Scenario 1-light is less familiar, but if things continue as they have for the past 20 years, it will find serious use soon enough.
Conclusions
The RCU menagerie shows how RCU can reduce overheads of readers at the expense of that of updaters, while the -light menagerie shows that there are some special cases where RCU can reduce overheads of readers with no corresponding increase in update-side overhead.
Although use of RCU as a memory barrier is less common than the more conventional use as read-side protection for read-mostly data structures, it is starting to appear in the Linux kernel.
More information
-
Is Parallel Programming Hard, And, If So, What Can You Do About It?
by Paul E. McKenney.

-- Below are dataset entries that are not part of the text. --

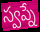
స్వప్నే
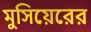
মুসিয়েরের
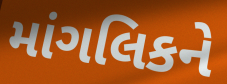
માંગલિકને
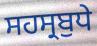
ਸਹਸ੍ਰਬੁਧੇ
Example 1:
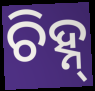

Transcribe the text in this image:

ଚିହ୍ନ୍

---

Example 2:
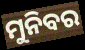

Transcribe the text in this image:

ମୁନିବର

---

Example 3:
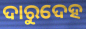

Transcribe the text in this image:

See Chapter 8.
-
User-Level Implementations of Read-Copy Update [PDF]
by Mathieu Desnoyers, Paul E. McKenney, Alan Stern,
Michel R. Dagenais, and Jonathan Walpole.
- Verifying concurrent memory reclamation algorithms with grace [PDF] by Alexey Gotsman, Noam Rinetzky, and Hongseok Yang.
Answers to Quick Quizzes
Quick Quiz 1:
But what if I need transitivity so that
r1 == 1 && r3 == 1 && r4 == 0 cannot happen?
What can I do?
Answer: Add more grace periods, for example, as follows:
CPU 0 CPU 1 CPU 2 rcu_read_lock(); r1 = y; r3 = z; x = 1; synchronize_rcu(); synchronize_rcu(); y = 1; z = 1; r4 = x; rcu_read_unlock();
Here the fact that r3 == 1 means that CPU 1's
z = 1 happened before the start of CPU 2's grace period, but
CPU 1's synchronize_rcu() now guarantees that
CPU 1's r1 = y also happened before the start of CPU 2's
grace period.
This in turn means that CPU 0's y = 1 happened before
the start of CPU 2's grace period, which means that RCU guarantees that
CPU 0's x = 1 happens before the end of CPU 2's
grace period, thus guaranteeing that r4 == 1, as desired.

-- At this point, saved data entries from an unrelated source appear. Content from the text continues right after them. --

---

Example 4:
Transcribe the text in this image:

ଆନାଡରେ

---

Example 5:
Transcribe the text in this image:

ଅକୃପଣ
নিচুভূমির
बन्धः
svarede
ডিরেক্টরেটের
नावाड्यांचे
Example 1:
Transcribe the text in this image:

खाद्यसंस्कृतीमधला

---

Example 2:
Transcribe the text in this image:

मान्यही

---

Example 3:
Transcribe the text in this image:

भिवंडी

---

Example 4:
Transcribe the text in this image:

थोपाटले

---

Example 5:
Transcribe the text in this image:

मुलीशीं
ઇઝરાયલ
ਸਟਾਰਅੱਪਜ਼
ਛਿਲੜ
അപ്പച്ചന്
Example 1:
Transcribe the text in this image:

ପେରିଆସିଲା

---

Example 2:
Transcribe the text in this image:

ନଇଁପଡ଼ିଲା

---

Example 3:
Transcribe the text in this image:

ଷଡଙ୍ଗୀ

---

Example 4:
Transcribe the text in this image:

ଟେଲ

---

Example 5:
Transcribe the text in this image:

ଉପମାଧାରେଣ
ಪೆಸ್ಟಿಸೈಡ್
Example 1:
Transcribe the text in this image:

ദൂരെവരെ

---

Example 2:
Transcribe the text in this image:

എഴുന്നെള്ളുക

Additional guarantees come at the cost of additional overhead. Almost like real life!
Quick Quiz 2:
This approach is nice in that it gets rid of one set of memory barriers,
but it turns the other set of memory barriers into horribly expensive
synchronize_rcu() invocations.
Can't we do better than this?
Answer:
Indeed we can!
One approach is to use call_rcu(), thus getting rid of
the asynchronous latency.
Another approach is to go back to the original RCU use case, which exploits dependency ordering, as discussed in the next section.
Quick Quiz 3:
It looks to me like the rcu_read_lock() and
rcu_read_unlock() are not really needed.
Why are they there?
Answer:
Indeed, the rcu_read_lock() and rcu_read_unlock()

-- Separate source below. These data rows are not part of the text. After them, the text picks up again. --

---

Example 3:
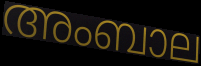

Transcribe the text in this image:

അംബാല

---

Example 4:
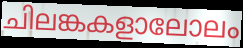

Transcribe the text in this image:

ചിലങ്കകളാലോലം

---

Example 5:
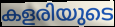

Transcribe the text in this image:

കളരിയുടെ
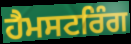
ਹੈਮਸਟਰਿੰਗ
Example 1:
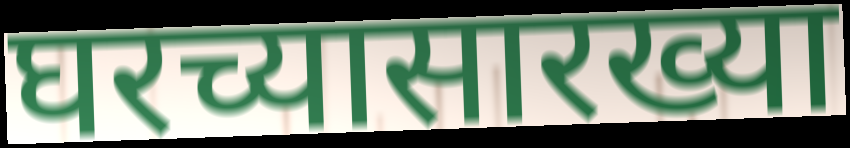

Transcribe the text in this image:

घरच्यासारख्या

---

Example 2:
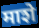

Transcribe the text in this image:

माशे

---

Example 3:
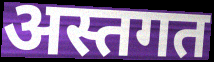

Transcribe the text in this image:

अस्तगत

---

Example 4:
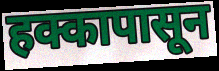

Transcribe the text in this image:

हक्कापासून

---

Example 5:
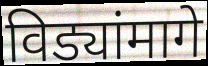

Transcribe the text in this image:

विड्यांमागे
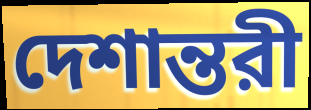
দেশান্তরী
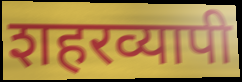
शहरव्यापी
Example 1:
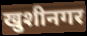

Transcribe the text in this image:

खुशीनगर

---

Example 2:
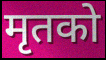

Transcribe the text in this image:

मृतको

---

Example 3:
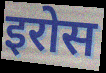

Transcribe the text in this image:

इरोस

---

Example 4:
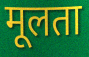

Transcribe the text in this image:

मूलता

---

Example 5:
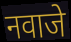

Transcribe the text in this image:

नवाजे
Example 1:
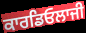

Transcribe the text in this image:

have nothing to do in these specific scenarios because there are no
grace periods.
However, grace periods would be needed if it was necessary to
free() or otherwise reclaim or reuse z.
Given the current unpopularity of memory leaks, such reclamation or
reuse is almost always required, and thus so are the
rcu_read_lock() and rcu_read_unlock().
Therefore, the rcu_read_lock() and
rcu_read_unlock() will remain.
Better safe than sorry, especially when the cost of safety
is only the tiny overhead of a rcu_read_lock() and a
rcu_read_unlock().
Quick Quiz 4:
Why is there no CAO() for the assignments in
Scenarios 3-light and 7-light?
Answer:
They are not needed because there is no way that the assignments to and
from y can execute concurrently.
In contrast, in Scenario 1-light, CPU 3 could assign to
y at any time, including when CPUs 0 and 1
are referencing it.
Scenario 5-light is a special case.
Here, the cmm_smp_wmb() included in
rcu_assign_pointer() is not sufficient to order the prior
load from y against the subsequent store into x.
Therefore, we open-code a full barrier and CMM_ACCESS_ONCE().
Thus, Scenario 5-light shows a guarantee that the normal RCU
primitives do not make: When using rcu_assign_pointer(),
a load prior to the rcu_assign_pointer() could see the
effects of a store in a concurrent RCU read-side critical section,
even if that critical section saw the subsequent store into the
RCU-protected pointer.
Quick Quiz 5:
How can we remove the ugly r1 == &y term from the
assertion for Scenario 7-light?
Answer:
We could replace it with z == 1, but only if the initial
value of z remained zero.
However, simply removing the r1 == &y term fails
because the resulting BUG_ON() condition would be
y == 2, but that is a perfectly legitimate outcome.